Lawrence’s early nuclear physics research involved ionization phenomena and the accurate measurement of the ionization potentials of metal vapors. In 1929, he made a major contribution to nuclear technology when he invented the cyclotron—an important research device that uses magnetic fields to accelerate charged particles to very high velocities without the need for very high voltage supplies. Developed and improved in collaboration with other researchers, Lawrence’s cyclotron became the main research tool at the Radiation Laboratory and helped to revolutionize nuclear physics for the next two decades. As more powerful cyclotrons appeared, scientists from around the world came to work at Lawrence’s laboratory, where they organized into highly productive research teams. Not only did Lawrence’s cyclotron provide a unique opportunity to explore the atomic nucleus with high-energy particles, but his laboratory’s scientific team kept producing high-impact results that were beyond the capabilities of any one individual working alone.

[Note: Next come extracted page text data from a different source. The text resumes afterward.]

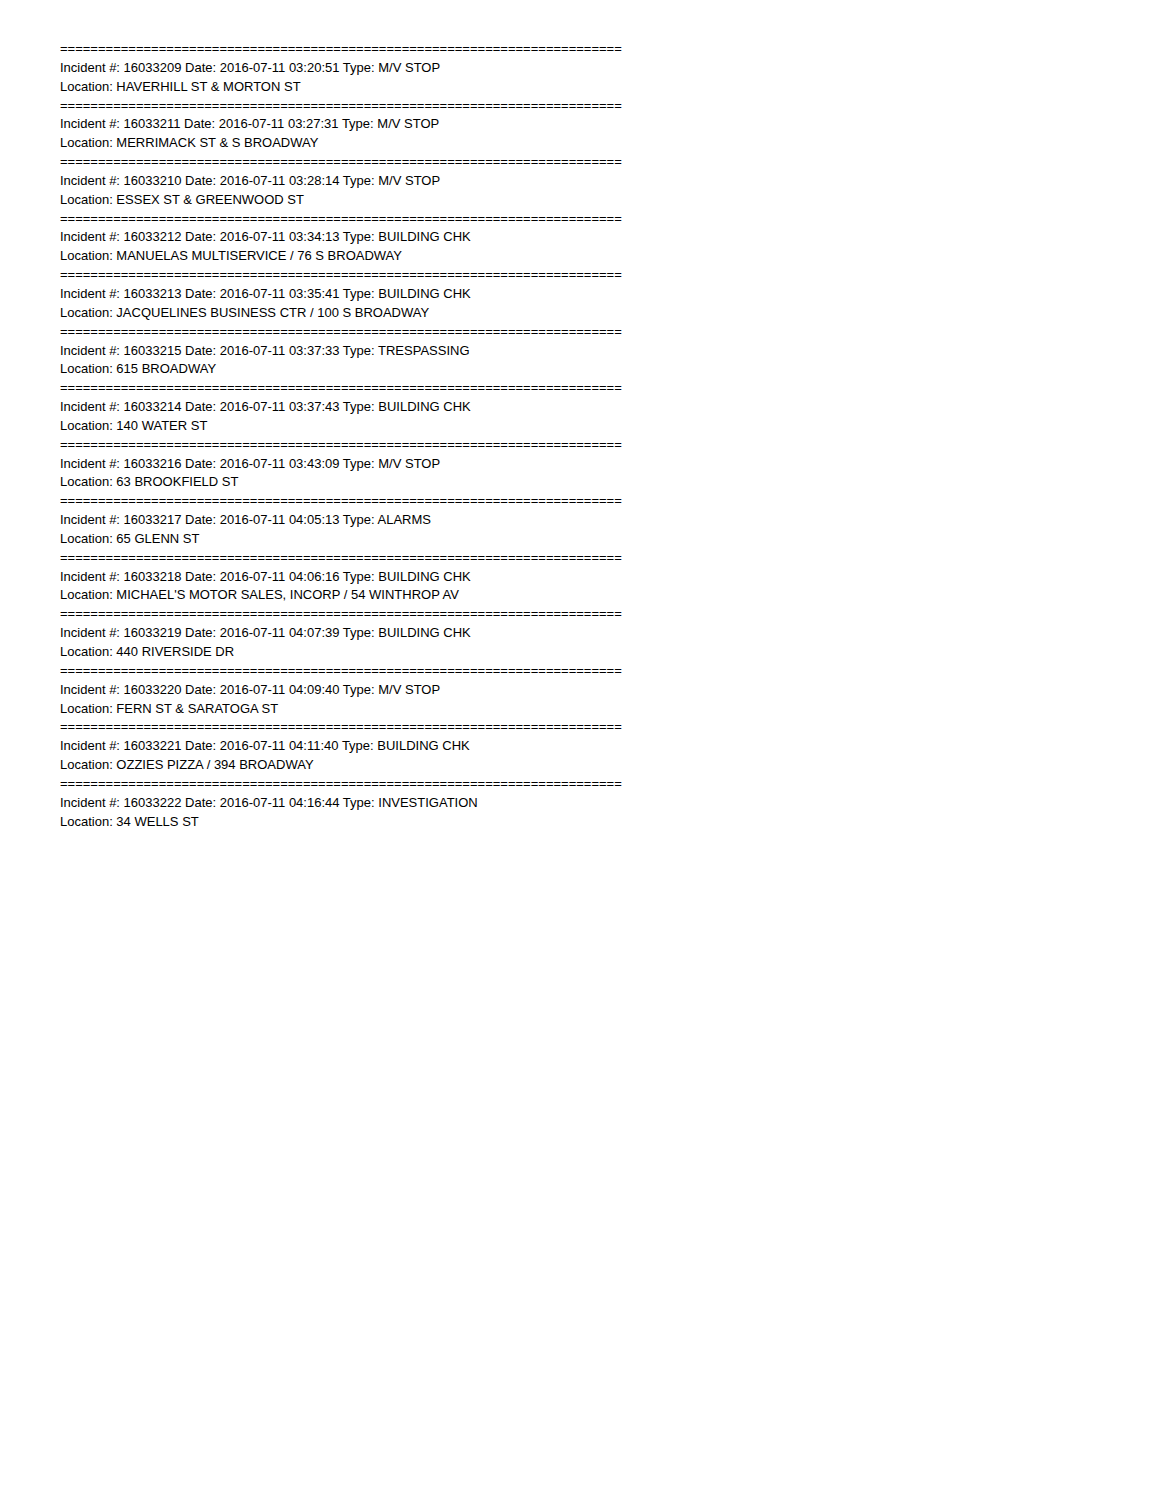==========================================================================
Incident #: 16033209 Date: 2016-07-11 03:20:51 Type: M/V STOP
Location: HAVERHILL ST & MORTON ST
==========================================================================
Incident #: 16033211 Date: 2016-07-11 03:27:31 Type: M/V STOP
Location: MERRIMACK ST & S BROADWAY
==========================================================================
Incident #: 16033210 Date: 2016-07-11 03:28:14 Type: M/V STOP
Location: ESSEX ST & GREENWOOD ST
==========================================================================
Incident #: 16033212 Date: 2016-07-11 03:34:13 Type: BUILDING CHK
Location: MANUELAS MULTISERVICE / 76 S BROADWAY
==========================================================================
Incident #: 16033213 Date: 2016-07-11 03:35:41 Type: BUILDING CHK
Location: JACQUELINES BUSINESS CTR / 100 S BROADWAY
==========================================================================
Incident #: 16033215 Date: 2016-07-11 03:37:33 Type: TRESPASSING
Location: 615 BROADWAY
==========================================================================
Incident #: 16033214 Date: 2016-07-11 03:37:43 Type: BUILDING CHK
Location: 140 WATER ST
==========================================================================
Incident #: 16033216 Date: 2016-07-11 03:43:09 Type: M/V STOP
Location: 63 BROOKFIELD ST
==========================================================================
Incident #: 16033217 Date: 2016-07-11 04:05:13 Type: ALARMS
Location: 65 GLENN ST
==========================================================================
Incident #: 16033218 Date: 2016-07-11 04:06:16 Type: BUILDING CHK
Location: MICHAEL'S MOTOR SALES, INCORP / 54 WINTHROP AV
==========================================================================
Incident #: 16033219 Date: 2016-07-11 04:07:39 Type: BUILDING CHK
Location: 440 RIVERSIDE DR
==========================================================================
Incident #: 16033220 Date: 2016-07-11 04:09:40 Type: M/V STOP
Location: FERN ST & SARATOGA ST
==========================================================================
Incident #: 16033221 Date: 2016-07-11 04:11:40 Type: BUILDING CHK
Location: OZZIES PIZZA / 394 BROADWAY
==========================================================================
Incident #: 16033222 Date: 2016-07-11 04:16:44 Type: INVESTIGATION
Location: 34 WELLS ST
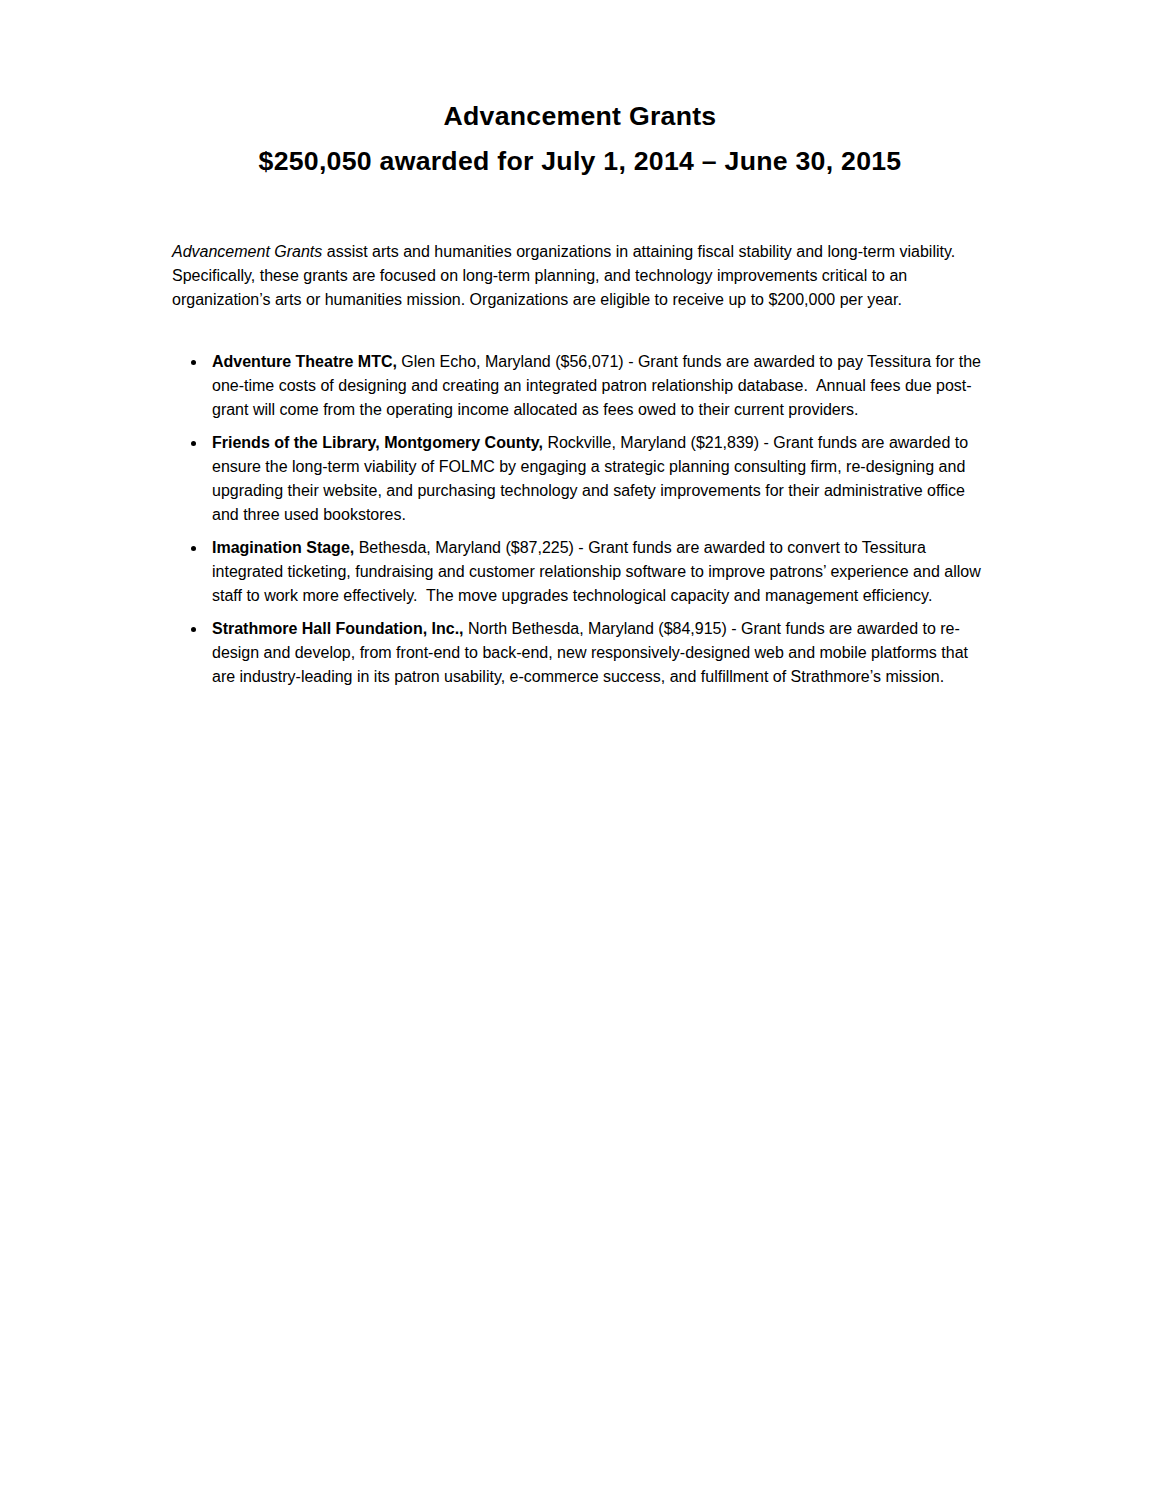Advancement Grants
$250,050 awarded for July 1, 2014 – June 30, 2015
Advancement Grants assist arts and humanities organizations in attaining fiscal stability and long-term viability. Specifically, these grants are focused on long-term planning, and technology improvements critical to an organization’s arts or humanities mission. Organizations are eligible to receive up to $200,000 per year.
Adventure Theatre MTC, Glen Echo, Maryland ($56,071) - Grant funds are awarded to pay Tessitura for the one-time costs of designing and creating an integrated patron relationship database. Annual fees due post-grant will come from the operating income allocated as fees owed to their current providers.
Friends of the Library, Montgomery County, Rockville, Maryland ($21,839) - Grant funds are awarded to ensure the long-term viability of FOLMC by engaging a strategic planning consulting firm, re-designing and upgrading their website, and purchasing technology and safety improvements for their administrative office and three used bookstores.
Imagination Stage, Bethesda, Maryland ($87,225) - Grant funds are awarded to convert to Tessitura integrated ticketing, fundraising and customer relationship software to improve patrons’ experience and allow staff to work more effectively. The move upgrades technological capacity and management efficiency.
Strathmore Hall Foundation, Inc., North Bethesda, Maryland ($84,915) - Grant funds are awarded to re-design and develop, from front-end to back-end, new responsively-designed web and mobile platforms that are industry-leading in its patron usability, e-commerce success, and fulfillment of Strathmore’s mission.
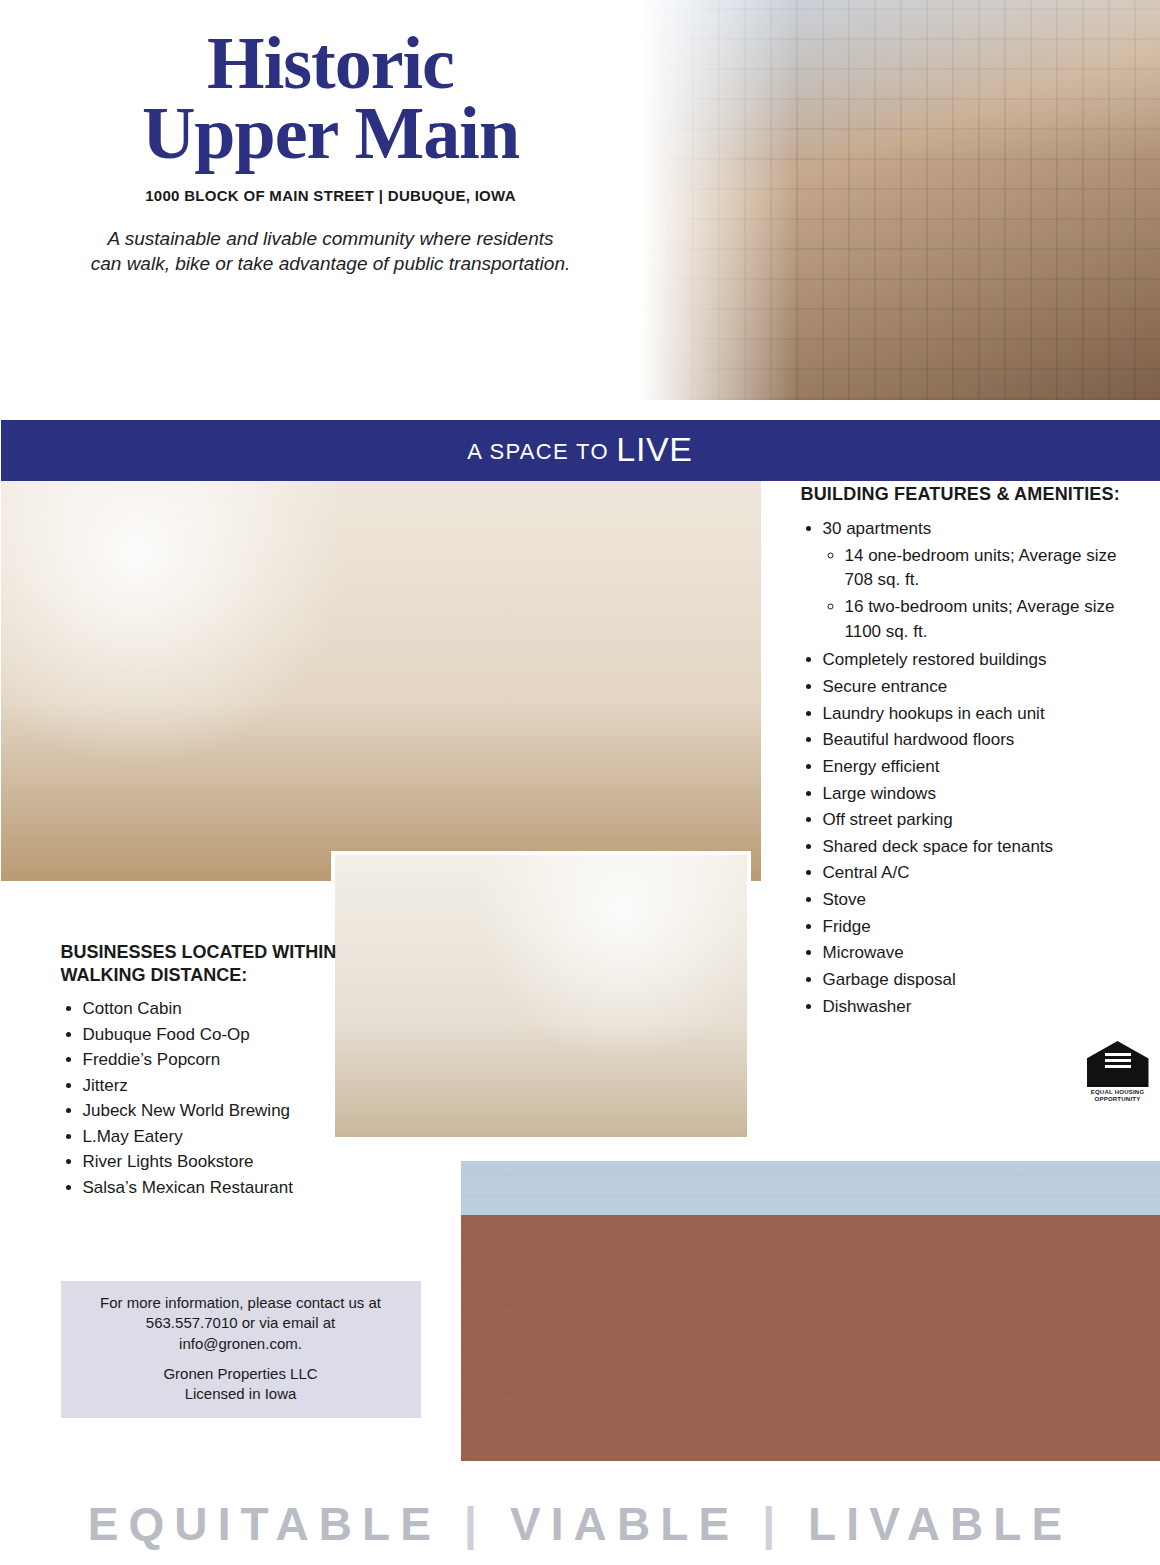Historic
Upper Main
1000 BLOCK OF MAIN STREET | DUBUQUE, IOWA
A sustainable and livable community where residents can walk, bike or take advantage of public transportation.
A SPACE TO LIVE
Building Features & Amenities:
30 apartments
14 one-bedroom units; Average size 708 sq. ft.
16 two-bedroom units; Average size 1100 sq. ft.
Completely restored buildings
Secure entrance
Laundry hookups in each unit
Beautiful hardwood floors
Energy efficient
Large windows
Off street parking
Shared deck space for tenants
Central A/C
Stove
Fridge
Microwave
Garbage disposal
Dishwasher
EQUAL HOUSING
OPPORTUNITY
Businesses located within walking distance:
Cotton Cabin
Dubuque Food Co-Op
Freddie’s Popcorn
Jitterz
Jubeck New World Brewing
L.May Eatery
River Lights Bookstore
Salsa’s Mexican Restaurant
For more information, please contact us at
563.557.7010 or via email at
info@gronen.com.
Gronen Properties LLC
Licensed in Iowa
EQUITABLE | VIABLE | LIVABLE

Lawrence received the 1939 Nobel Prize in physics for “the invention of the cyclotron and the important results obtained with it.” Because of the hazards of wartime travel, Lawrence could not go to Stockholm for the presentation ceremony. Just prior to direct U.S. involvement in World War II, Edwin McMillan (1907–1991) and Glenn Seaborg (1912–1999) discovered the first two transuranic elements, neptunium (Np) and plutonium (Pu) at the Radiation Laboratory. The discovery there of plutonium and its superior characteristics as a fissile material played a major role in the development of the U.S. atomic bomb. Lawrence’s Radiation Laboratory became a secure defense plant during World War II, and its staff members made many contributions to the overall success of the Manhattan Project.
Lawrence himself was given responsibility for uranium enrichment work—a challenging and stressful task that taxed his health. To support the giant uranium-235 enrichment effort emerging in Oak Ridge, Tennessee, Lawrence designed a device called the calutron. It was a clever, but technically pesky, electromagnetic isotope separation device, consisting of a 94-cm (37-inch) cyclotron and a 467-cm (184-inch) magnet leading into the mass spectrographs. Almost all of the highly enriched uranium-235 in Little Boy, the atomic weapon that destroyed Hiroshima, passed through Lawrence’s calutrons in Oak Ridge.